#### [ABOUT THIS EXERCISE]
Copy every line of the material below, keeping each one word for word and in its original order.

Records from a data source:
━━━━━━

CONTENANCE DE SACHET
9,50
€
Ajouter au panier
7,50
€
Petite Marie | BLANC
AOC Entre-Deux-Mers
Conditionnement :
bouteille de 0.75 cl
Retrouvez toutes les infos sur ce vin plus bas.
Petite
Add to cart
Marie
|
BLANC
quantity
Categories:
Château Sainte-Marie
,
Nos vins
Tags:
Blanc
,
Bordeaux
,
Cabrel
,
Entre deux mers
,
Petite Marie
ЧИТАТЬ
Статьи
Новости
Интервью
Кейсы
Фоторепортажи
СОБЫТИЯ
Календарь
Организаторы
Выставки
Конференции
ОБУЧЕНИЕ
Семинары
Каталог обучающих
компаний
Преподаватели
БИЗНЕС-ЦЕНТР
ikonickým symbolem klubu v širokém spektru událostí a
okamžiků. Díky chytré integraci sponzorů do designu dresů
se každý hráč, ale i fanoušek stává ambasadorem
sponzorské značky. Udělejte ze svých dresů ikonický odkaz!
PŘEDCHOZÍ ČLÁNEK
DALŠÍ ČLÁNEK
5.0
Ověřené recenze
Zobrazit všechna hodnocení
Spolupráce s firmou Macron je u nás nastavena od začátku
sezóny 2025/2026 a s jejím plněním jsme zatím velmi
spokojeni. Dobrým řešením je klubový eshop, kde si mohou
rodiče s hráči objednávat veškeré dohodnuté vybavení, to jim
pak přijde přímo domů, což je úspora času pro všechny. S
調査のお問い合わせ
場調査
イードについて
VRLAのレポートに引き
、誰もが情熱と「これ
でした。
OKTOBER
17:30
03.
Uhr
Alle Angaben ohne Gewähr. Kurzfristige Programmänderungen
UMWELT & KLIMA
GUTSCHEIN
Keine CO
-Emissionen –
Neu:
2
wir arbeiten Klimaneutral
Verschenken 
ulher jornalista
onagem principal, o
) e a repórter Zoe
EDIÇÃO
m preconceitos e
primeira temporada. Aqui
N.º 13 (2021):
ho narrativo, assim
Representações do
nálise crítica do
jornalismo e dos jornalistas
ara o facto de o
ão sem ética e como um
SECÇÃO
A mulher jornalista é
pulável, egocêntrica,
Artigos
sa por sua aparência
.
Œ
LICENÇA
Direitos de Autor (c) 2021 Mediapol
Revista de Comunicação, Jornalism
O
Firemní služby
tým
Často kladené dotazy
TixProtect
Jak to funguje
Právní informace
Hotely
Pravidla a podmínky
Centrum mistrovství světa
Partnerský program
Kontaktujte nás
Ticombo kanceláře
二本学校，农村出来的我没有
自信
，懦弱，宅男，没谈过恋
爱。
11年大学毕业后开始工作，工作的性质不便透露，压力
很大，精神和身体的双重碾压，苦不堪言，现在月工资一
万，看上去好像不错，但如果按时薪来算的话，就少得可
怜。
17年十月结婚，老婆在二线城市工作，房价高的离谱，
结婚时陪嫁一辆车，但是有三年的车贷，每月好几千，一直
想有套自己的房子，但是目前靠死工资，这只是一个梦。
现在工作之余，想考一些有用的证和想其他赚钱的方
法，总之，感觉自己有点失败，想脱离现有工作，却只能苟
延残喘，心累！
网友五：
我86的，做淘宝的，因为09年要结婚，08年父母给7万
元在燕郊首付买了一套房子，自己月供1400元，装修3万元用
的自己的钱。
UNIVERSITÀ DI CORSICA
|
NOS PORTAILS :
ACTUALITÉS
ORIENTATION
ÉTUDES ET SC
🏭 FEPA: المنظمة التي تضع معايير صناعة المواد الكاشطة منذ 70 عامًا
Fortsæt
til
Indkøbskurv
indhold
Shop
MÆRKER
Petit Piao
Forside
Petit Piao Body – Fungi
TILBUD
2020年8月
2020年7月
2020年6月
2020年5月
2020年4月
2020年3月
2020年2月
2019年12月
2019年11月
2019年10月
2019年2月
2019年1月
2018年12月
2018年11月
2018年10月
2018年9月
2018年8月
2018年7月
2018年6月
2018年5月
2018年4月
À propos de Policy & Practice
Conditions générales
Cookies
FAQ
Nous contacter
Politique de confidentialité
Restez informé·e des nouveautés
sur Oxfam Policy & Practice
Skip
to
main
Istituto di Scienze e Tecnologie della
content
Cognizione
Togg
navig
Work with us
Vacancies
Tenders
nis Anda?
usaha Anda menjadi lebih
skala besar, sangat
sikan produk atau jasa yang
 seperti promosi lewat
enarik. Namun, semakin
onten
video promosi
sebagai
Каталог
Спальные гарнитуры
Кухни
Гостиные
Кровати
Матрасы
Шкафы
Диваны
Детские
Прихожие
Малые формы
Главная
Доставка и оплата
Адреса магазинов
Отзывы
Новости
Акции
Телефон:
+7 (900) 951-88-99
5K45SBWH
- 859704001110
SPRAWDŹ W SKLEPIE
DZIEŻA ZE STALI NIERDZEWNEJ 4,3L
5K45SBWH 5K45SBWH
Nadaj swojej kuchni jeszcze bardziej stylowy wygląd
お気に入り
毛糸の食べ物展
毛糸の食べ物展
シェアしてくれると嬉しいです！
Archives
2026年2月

━━━━━━

#### [SOLUTION TO THIS PROBLEM]
CONTENANCE DE SACHET
9,50
€
Ajouter au panier
7,50
€
Petite Marie | BLANC
AOC Entre-Deux-Mers
Conditionnement :
bouteille de 0.75 cl
Retrouvez toutes les infos sur ce vin plus bas.
Petite
Add to cart
Marie
|
BLANC
quantity
Categories:
Château Sainte-Marie
,
Nos vins
Tags:
Blanc
,
Bordeaux
,
Cabrel
,
Entre deux mers
,
Petite Marie
ЧИТАТЬ
Статьи
Новости
Интервью
Кейсы
Фоторепортажи
СОБЫТИЯ
Календарь
Организаторы
Выставки
Конференции
ОБУЧЕНИЕ
Семинары
Каталог обучающих
компаний
Преподаватели
БИЗНЕС-ЦЕНТР
ikonickým symbolem klubu v širokém spektru událostí a
okamžiků. Díky chytré integraci sponzorů do designu dresů
se každý hráč, ale i fanoušek stává ambasadorem
sponzorské značky. Udělejte ze svých dresů ikonický odkaz!
PŘEDCHOZÍ ČLÁNEK
DALŠÍ ČLÁNEK
5.0
Ověřené recenze
Zobrazit všechna hodnocení
Spolupráce s firmou Macron je u nás nastavena od začátku
sezóny 2025/2026 a s jejím plněním jsme zatím velmi
spokojeni. Dobrým řešením je klubový eshop, kde si mohou
rodiče s hráči objednávat veškeré dohodnuté vybavení, to jim
pak přijde přímo domů, což je úspora času pro všechny. S
調査のお問い合わせ
場調査
イードについて
VRLAのレポートに引き
、誰もが情熱と「これ
でした。
OKTOBER
17:30
03.
Uhr
Alle Angaben ohne Gewähr. Kurzfristige Programmänderungen
UMWELT & KLIMA
GUTSCHEIN
Keine CO
-Emissionen –
Neu:
2
wir arbeiten Klimaneutral
Verschenken 
ulher jornalista
onagem principal, o
) e a repórter Zoe
EDIÇÃO
m preconceitos e
primeira temporada. Aqui
N.º 13 (2021):
ho narrativo, assim
Representações do
nálise crítica do
jornalismo e dos jornalistas
ara o facto de o
ão sem ética e como um
SECÇÃO
A mulher jornalista é
pulável, egocêntrica,
Artigos
sa por sua aparência
.
Œ
LICENÇA
Direitos de Autor (c) 2021 Mediapol
Revista de Comunicação, Jornalism
O
Firemní služby
tým
Často kladené dotazy
TixProtect
Jak to funguje
Právní informace
Hotely
Pravidla a podmínky
Centrum mistrovství světa
Partnerský program
Kontaktujte nás
Ticombo kanceláře
二本学校，农村出来的我没有
自信
，懦弱，宅男，没谈过恋
爱。
11年大学毕业后开始工作，工作的性质不便透露，压力
很大，精神和身体的双重碾压，苦不堪言，现在月工资一
万，看上去好像不错，但如果按时薪来算的话，就少得可
怜。
17年十月结婚，老婆在二线城市工作，房价高的离谱，
结婚时陪嫁一辆车，但是有三年的车贷，每月好几千，一直
想有套自己的房子，但是目前靠死工资，这只是一个梦。
现在工作之余，想考一些有用的证和想其他赚钱的方
法，总之，感觉自己有点失败，想脱离现有工作，却只能苟
延残喘，心累！
网友五：
我86的，做淘宝的，因为09年要结婚，08年父母给7万
元在燕郊首付买了一套房子，自己月供1400元，装修3万元用
的自己的钱。
UNIVERSITÀ DI CORSICA
|
NOS PORTAILS :
ACTUALITÉS
ORIENTATION
ÉTUDES ET SC
🏭 FEPA: المنظمة التي تضع معايير صناعة المواد الكاشطة منذ 70 عامًا
Fortsæt
til
Indkøbskurv
indhold
Shop
MÆRKER
Petit Piao
Forside
Petit Piao Body – Fungi
TILBUD
2020年8月
2020年7月
2020年6月
2020年5月
2020年4月
2020年3月
2020年2月
2019年12月
2019年11月
2019年10月
2019年2月
2019年1月
2018年12月
2018年11月
2018年10月
2018年9月
2018年8月
2018年7月
2018年6月
2018年5月
2018年4月
À propos de Policy & Practice
Conditions générales
Cookies
FAQ
Nous contacter
Politique de confidentialité
Restez informé·e des nouveautés
sur Oxfam Policy & Practice
Skip
to
main
Istituto di Scienze e Tecnologie della
content
Cognizione
Togg
navig
Work with us
Vacancies
Tenders
nis Anda?
usaha Anda menjadi lebih
skala besar, sangat
sikan produk atau jasa yang
 seperti promosi lewat
enarik. Namun, semakin
onten
video promosi
sebagai
Каталог
Спальные гарнитуры
Кухни
Гостиные
Кровати
Матрасы
Шкафы
Диваны
Детские
Прихожие
Малые формы
Главная
Доставка и оплата
Адреса магазинов
Отзывы
Новости
Акции
Телефон:
+7 (900) 951-88-99
5K45SBWH
- 859704001110
SPRAWDŹ W SKLEPIE
DZIEŻA ZE STALI NIERDZEWNEJ 4,3L
5K45SBWH 5K45SBWH
Nadaj swojej kuchni jeszcze bardziej stylowy wygląd
お気に入り
毛糸の食べ物展
毛糸の食べ物展
シェアしてくれると嬉しいです！
Archives
2026年2月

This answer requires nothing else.